M. Snowden s’est mis dans une situation terrible. Moscou le protégera certainement aussi longtemps qu’elle désirera irriter Washington. Mais lorsque les Russes auront fini de fureter dans ses ordinateurs portables, il sera devenu de facto leur espion, qu’il le veuille ou non. Et Pékin a sûrement fait la même chose. Certains officiers des renseignements pensent en effet que les espions chinois ont copié les disques durs de M. Snowden durant son séjour à Hong Kong.


Nous avons traité un lanceur d’alerte comme s’il était un traître – et donc l’avons rendu tel. Beau travail ! Quelqu’un à la Maison Blanche (ou à la CIA ou à la NSA) a-t-il considéré la possibilité de prendre l’avion pour Hong Kong et de traiter M. Snowden comme un être humain, de lui donner l’opportunité de témoigner devant le Congrès et lors d’un procès équitable ? Il serait peut-être finalement allé voir tout de même le président Vladimir Poutine, mais au moins il aurait pu faire autrement. Les gardiens des secrets y auraient gagné eux aussi : une audition devant le Congrès aurait été un prix modeste à payer pour ramener M. Snowden et ses précieux disques durs sur le sol américain.

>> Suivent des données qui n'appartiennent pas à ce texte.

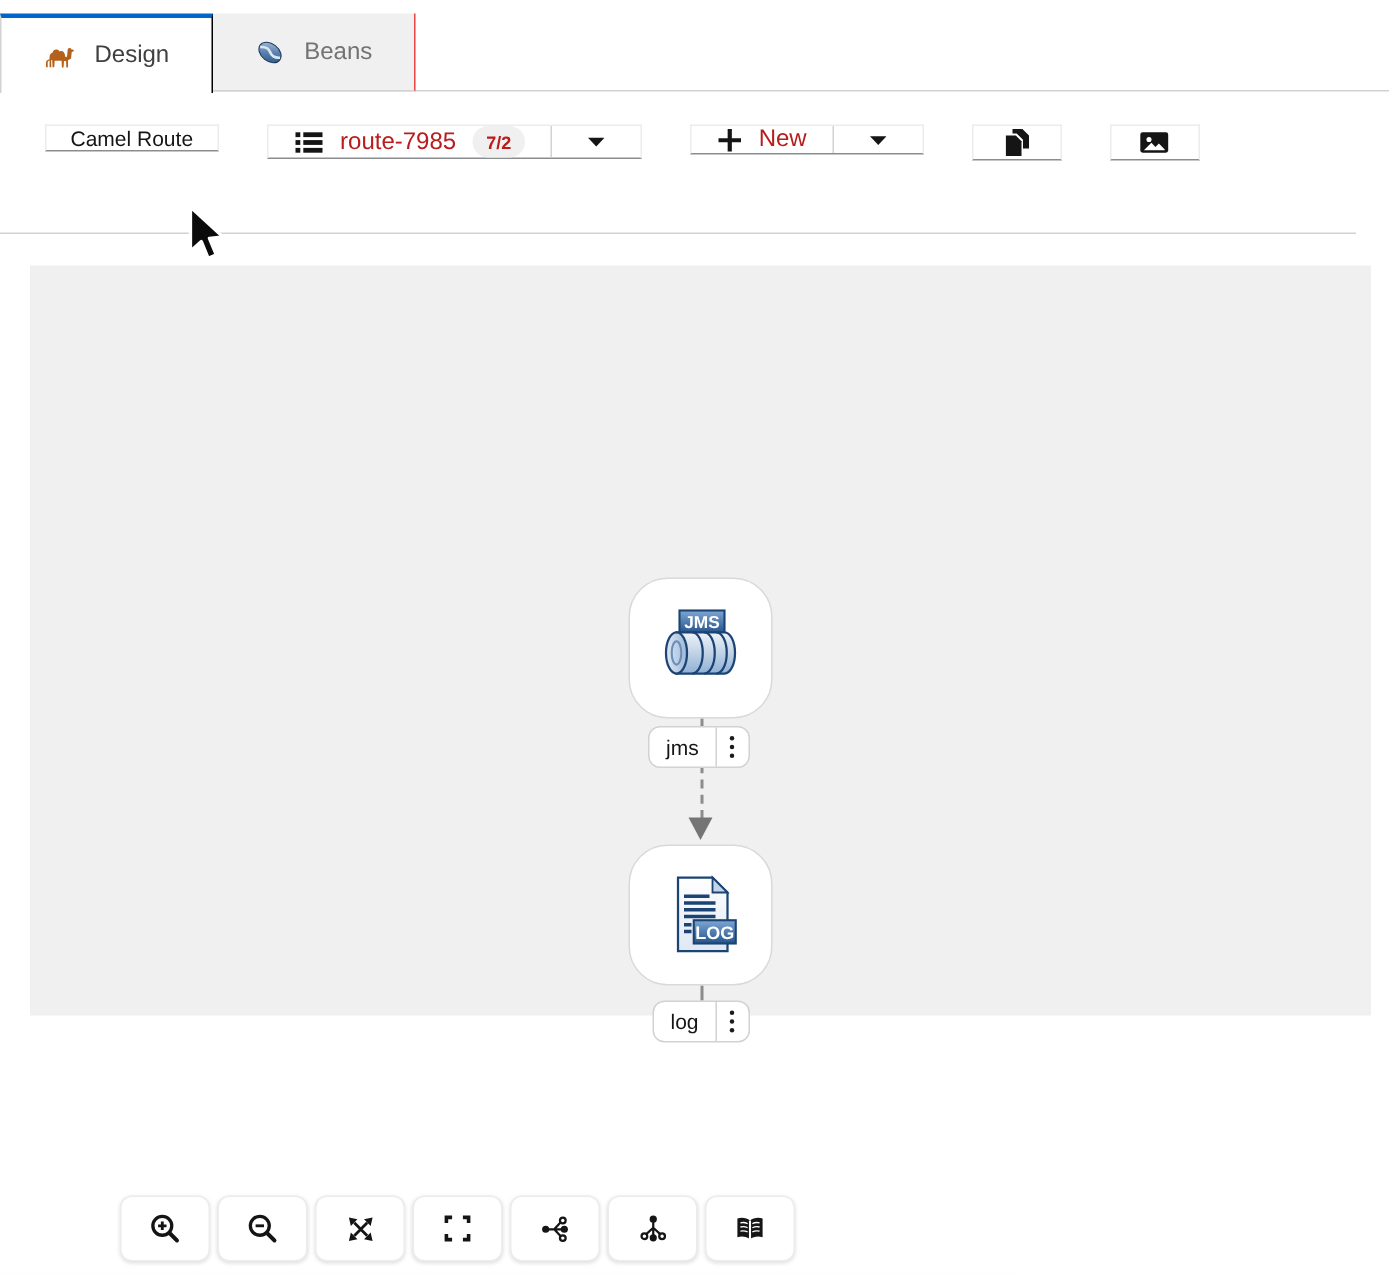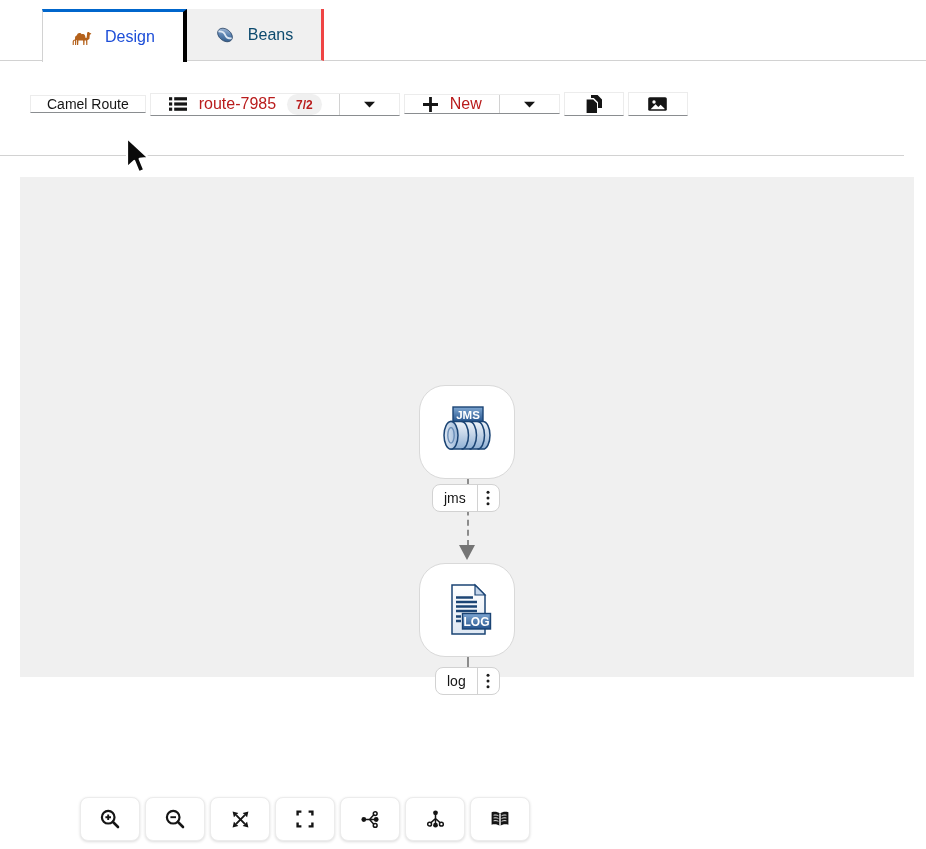--- a/index.html
+++ b/index.html
@@ -6,29 +6,29 @@
   #app {
     position:relative; width:926px; height:849px; background:#fff;
     font-family:"Liberation Sans", sans-serif; color:#151515; overflow:hidden;
   }
   
   .tabs { position:absolute; left:0; top:9px; width:926px; height:52px; display:flex; align-items:stretch; }
   .tabs::after { content:''; position:absolute; left:0; bottom:0; width:100%; height:1px; background:#d2d2d2; }
   .tab {
     position:relative; z-index:1; display:flex; align-items:center; gap:13px;
     padding:0 28px; font-size:16px; box-sizing:border-box; cursor:pointer;
-    background:#f0f0f0; color:#0c4a6e; border-bottom:1px solid #d2d2d2; border-right:3px solid #ef4444;
+    background:#f0f0f0; color:#737373; border-bottom:1px solid #d2d2d2; border-right:1px solid #ef4444;
   }
   .tab.active {
-    background:#fff; color:#1d4ed8; height:53px;
+    background:#fff; color:#404040; height:53px;
     border-top:3px solid #0066cc; border-left:1px solid #d2d2d2;
-    border-right:4px solid #000000; border-bottom:none;margin-left:42px;
+    border-right:1px solid #000000; border-bottom:none;
   }
   
-  .toolbar { position:absolute; left:30px; top:83px; height:42px; display:flex; gap:4px; align-items:center; }
+  .toolbar { position:absolute; left:30px; top:83px; height:42px; display:flex; gap:32px; align-items:flex-start; }
   .ctl {
     background:#fff; border:1px solid #ececec; border-bottom-color:#8a8d90;
     box-sizing:border-box; font-family:inherit; color:#151515;
   }
   button.ctl, .split button { cursor:pointer; }
   .btn-plain { font-size:14px; padding:0 16px; }
   .split { display:flex; padding:0; align-items:stretch; }
   .split button { background:none; border:none; font-family:inherit; color:#b91c1c; }
   .split-main { display:flex; align-items:center; gap:11px; padding:0 17px; font-size:16px; }
   .split-caret { width:60px; display:flex; align-items:center; justify-content:center; border-left:1px solid #d2d2d2 !important; }

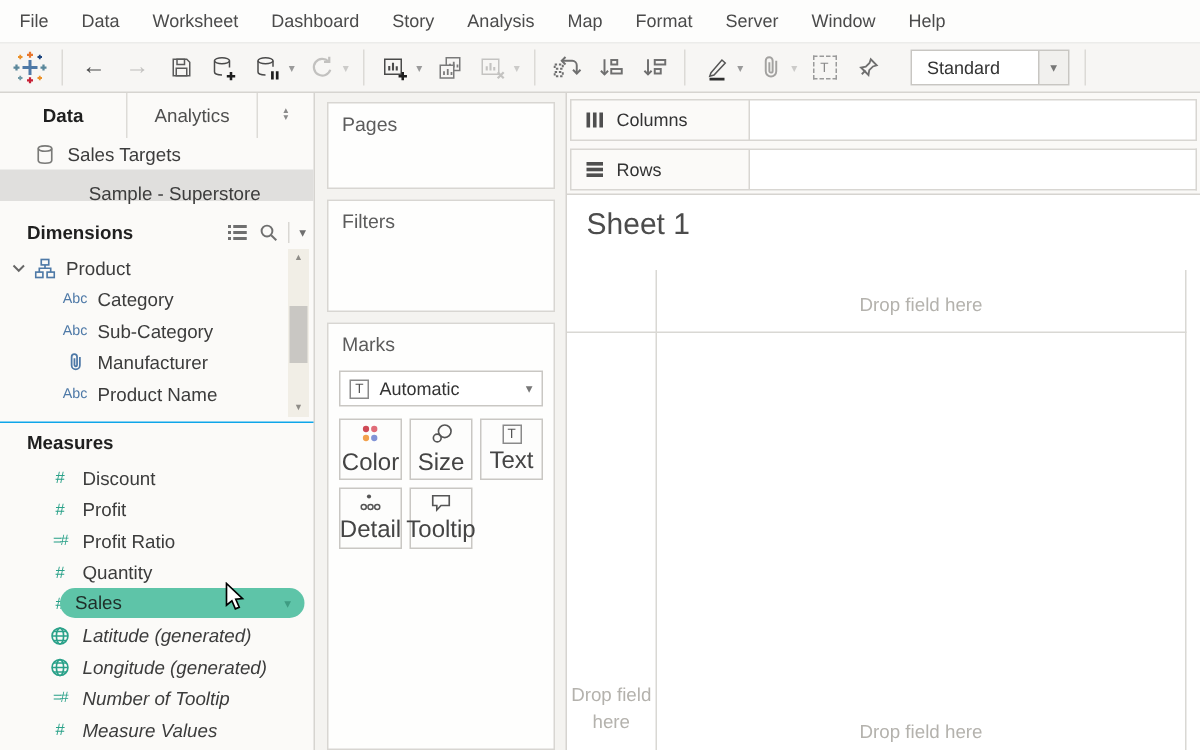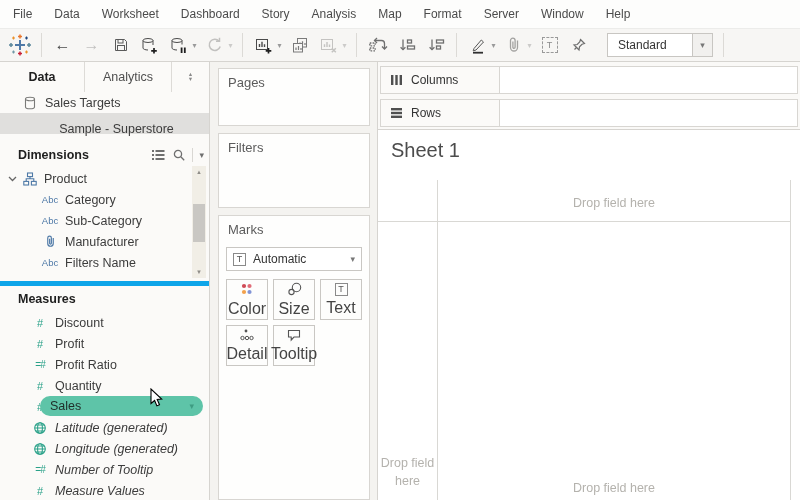--- a/index.html
+++ b/index.html
@@ -37,21 +37,21 @@
   .tab-data{width:84px;font-weight:bold;color:#1f1f1f;}
   .tab-analytics{width:86px;color:#4f4f4f;border-left:1px solid #dddbd7;}
   .tab-sort{flex:1;display:flex;flex-direction:column;align-items:center;justify-content:center;
             border-left:1px solid #dddbd7;color:#8a8a8a;}
   .tab-sort span{font-size:5.5px;line-height:5px;}
   .src-row{height:21px;display:flex;align-items:center;font-size:12.5px;color:#3c3c3c;padding-left:24px;gap:9px;}
   .src-selected{background:#e0dfdd;flex-direction:column;}
   .sec-header{height:26px;display:flex;align-items:center;font-weight:bold;font-size:12.5px;color:#1f1f1f;
               padding-left:18px;position:relative;}
   .dim-header{margin-top:8px;align-items:center;}
-  .mea-header{margin-top:8px;border-top:5px solid #0ea5e9;}
+  .mea-header{margin-top:8px;border-top:1px solid #0ea5e9;}
   .hdr-icons{position:absolute;right:5px;top:0;height:26px;display:flex;align-items:center;gap:6px;}
   .hdr-sep{width:1px;height:14px;background:#d9d7d3;}
   .hdr-caret{font-size:9px;color:#6f6f6f;}
   .fr{height:21px;display:flex;align-items:center;font-size:12.5px;color:#3c3c3c;position:relative;}
   .f-caret{width:11px;margin-left:8px;}
   .f-hicon{width:22px;display:flex;justify-content:center;}
   .child{padding-left:38px;}
   .mrow{padding-left:28px;}
   .icon-cell{width:24px;display:flex;justify-content:center;align-items:center;}
   .abc-icon{font-size:9.5px;color:#4e79a7;}
@@ -333,21 +333,21 @@
   <div class="fr child">
     <span class="icon-cell">
       <svg width="11" height="15" viewBox="0 0 14 18" fill="none" stroke="#4e79a7" stroke-width="1.5">
         <path d="M10.5 4.5v7a3.5 3.5 0 0 1-7 0v-7a2.3 2.3 0 0 1 4.6 0v6.8a1.1 1.1 0 0 1-2.2 0V5.5"></path>
       </svg>
     </span>
     <span class="flabel">Manufacturer</span>
   </div>
   <div class="fr child">
     <span class="icon-cell abc-icon">Abc</span>
-    <span class="flabel">Filters Name</span>
+    <span class="flabel">Product Name</span>
   </div>
 
   <div class="vscroll">
     <div class="vs-arrow">▲</div>
     <div class="vs-thumb"></div>
     <div class="vs-arrow vs-down">▼</div>
   </div>
 
   <div class="sec-header mea-header">
     <span>Measures</span>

Il est possible de voir ces dernières semaines comme une tragédie pour M. Snowden – qui paraît avoir été motivé par des raisons parfaitement louables et qui se trouve maintenant pris dans l’alternative entre une vie en exil ou une vie en prison – mais aussi comme un immense dommage que s’est auto-infligée la communauté américaine du renseignement. Si les chefs de l’appareil étaient vraiment prêts à un débat honnête au sujet de l’étendue de leurs pouvoirs, M. Snowden n’aurait peut-être pas fini à Moscou, mais à Washington, sa petite amie à ses côtés sur les marches du Capitole, avec devant lui quelques années en prison avant de devenir consultant à l’Electronic Frontier Foundation.


Bref, on aurait assisté à un dénouement digne des productions hollywoodiennes. Mais le monde réel est impitoyable.